What problem does this solve or what need does it fill?

Consider the following pseudo-example code:

fn system(mut my_dir: Local<Dir3>) {
    my_dir *= some_quaternion;
    method_that_assumes_the_dir_is_well_normalised(my_dir);
}

Due to unmitigated numerical error, eventually my_dir will become denormalised and cause trouble.

What solution would you like?

Normalising the Dir every iteration is slow and exactly what the Dir API should avoid, therefore I would like such a method:

/// Performs an approximate and fast normalisation, assuming the object is already close to normalised.
/// Useful for mitigating the accumulation of numerical error.
fn approx_renormalise(&mut self) {
  // We numerically approximate the inverse square root by a taylor series around 1
  // As we expect the error (x) to be small
  // inverse_sqrt(length_squared) = (1 + x)^(-1/2) = 1 - 1/2 x + O(x^2)
  // inverse_sqrt(length_squared) ~~ 1 - 1/2 (length_squared - 1) = 1/2 (3 - length_squared)

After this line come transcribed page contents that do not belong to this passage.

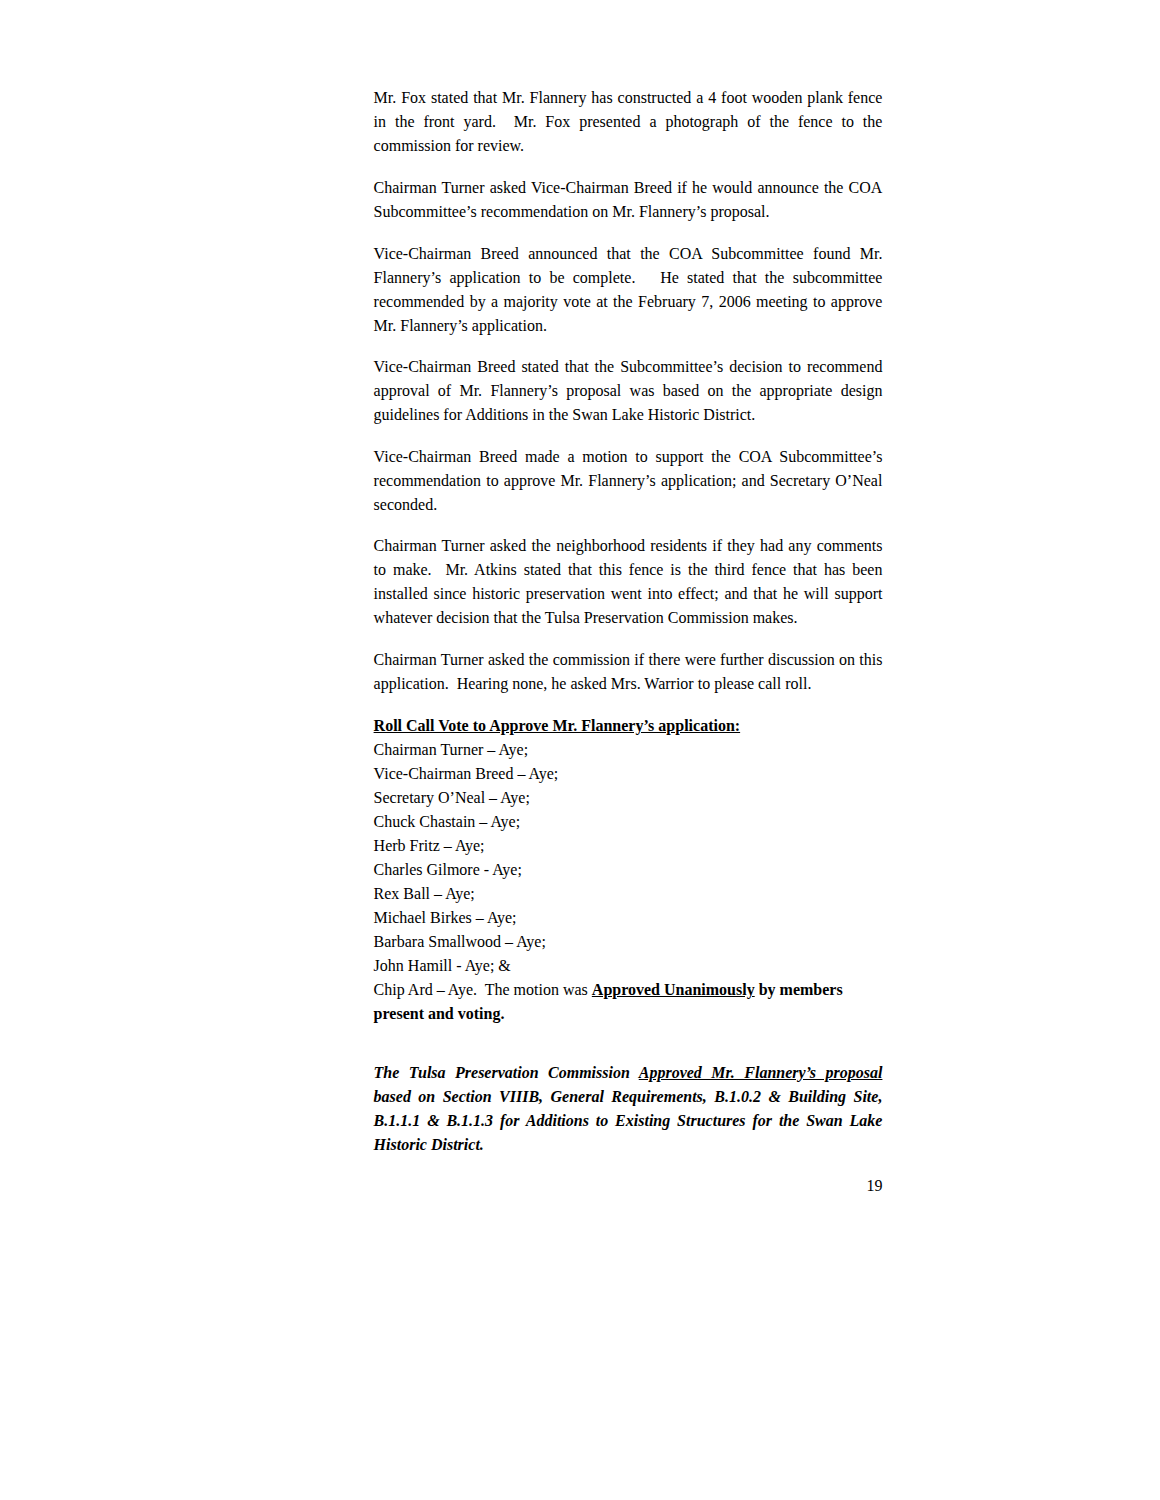Mr. Fox stated that Mr. Flannery has constructed a 4 foot wooden plank fence in the front yard. Mr. Fox presented a photograph of the fence to the commission for review.
Chairman Turner asked Vice-Chairman Breed if he would announce the COA Subcommittee’s recommendation on Mr. Flannery’s proposal.
Vice-Chairman Breed announced that the COA Subcommittee found Mr. Flannery’s application to be complete. He stated that the subcommittee recommended by a majority vote at the February 7, 2006 meeting to approve Mr. Flannery’s application.
Vice-Chairman Breed stated that the Subcommittee’s decision to recommend approval of Mr. Flannery’s proposal was based on the appropriate design guidelines for Additions in the Swan Lake Historic District.
Vice-Chairman Breed made a motion to support the COA Subcommittee’s recommendation to approve Mr. Flannery’s application; and Secretary O’Neal seconded.
Chairman Turner asked the neighborhood residents if they had any comments to make. Mr. Atkins stated that this fence is the third fence that has been installed since historic preservation went into effect; and that he will support whatever decision that the Tulsa Preservation Commission makes.
Chairman Turner asked the commission if there were further discussion on this application. Hearing none, he asked Mrs. Warrior to please call roll.
Roll Call Vote to Approve Mr. Flannery’s application:
Chairman Turner – Aye;
Vice-Chairman Breed – Aye;
Secretary O’Neal – Aye;
Chuck Chastain – Aye;
Herb Fritz – Aye;
Charles Gilmore - Aye;
Rex Ball – Aye;
Michael Birkes – Aye;
Barbara Smallwood – Aye;
John Hamill - Aye; &
Chip Ard – Aye. The motion was Approved Unanimously by members present and voting.
The Tulsa Preservation Commission Approved Mr. Flannery’s proposal based on Section VIIIB, General Requirements, B.1.0.2 & Building Site, B.1.1.1 & B.1.1.3 for Additions to Existing Structures for the Swan Lake Historic District.
19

  // Iterative calls to this method quickly converge to a normalised value,
  // so long as the denormalisation is not large O(1/10).
  // One iteration can be described as:
  // l_sq <- l_sq * (1 - 1/2 (l_sq - 1))^2;
  // Rewriting in terms of the error x:
  // 1 + x <- (1 + x) * (1 - 1/2 x)^2
  // 1 + x <- (1 + x) * (1 - x + 1/4 x^2)
  // 1 + x <- 1 - x + 1/4 x^2 + x - x^2 + 1/4 x^3
  // x <- -1/4 x^2 (3 - x)
  // if we have a reasonable error, say in a range of (-1/3, 1/3), then:
  // |-1/4 x^2 (3 - x)| <= (3/4 + 1/4 * |x|) * x^2 <= (3/4 + 1/4 * 1/3) * x^2 < x^2 < 1/3 x
  // Therefore the sequence of iterates converges to 0 error, at least geometrically, but practically it is a second order method.

  let length_squared = self.length_square();
  self *= 0.5 * (3 - length_squared);
}

Prior art

Similar method in:
https://docs.rs/nalgebra/latest/src/nalgebra/base/unit.rs.html#172

What alternative(s) have you considered?

Not doing anything.
Using a regular normalisation. (Slow because of inverse_square_root operations)
Using a regular normalisation, but with an if-statement that checks if the Dir is sufficiently denormalised. (Slow because of branching)
Using the famous inverse_square_root trick from Quake. //wtf

Additional context / Discussion

We may want to consider such a method for Quat and Rot2.
We may want to introduce a call to this method into various methods such as Mul<Rot2/Quat> for Dir2/3 impls or slerp which are prone to accumulating errors, to avoid the user having to deal with these issues themselves.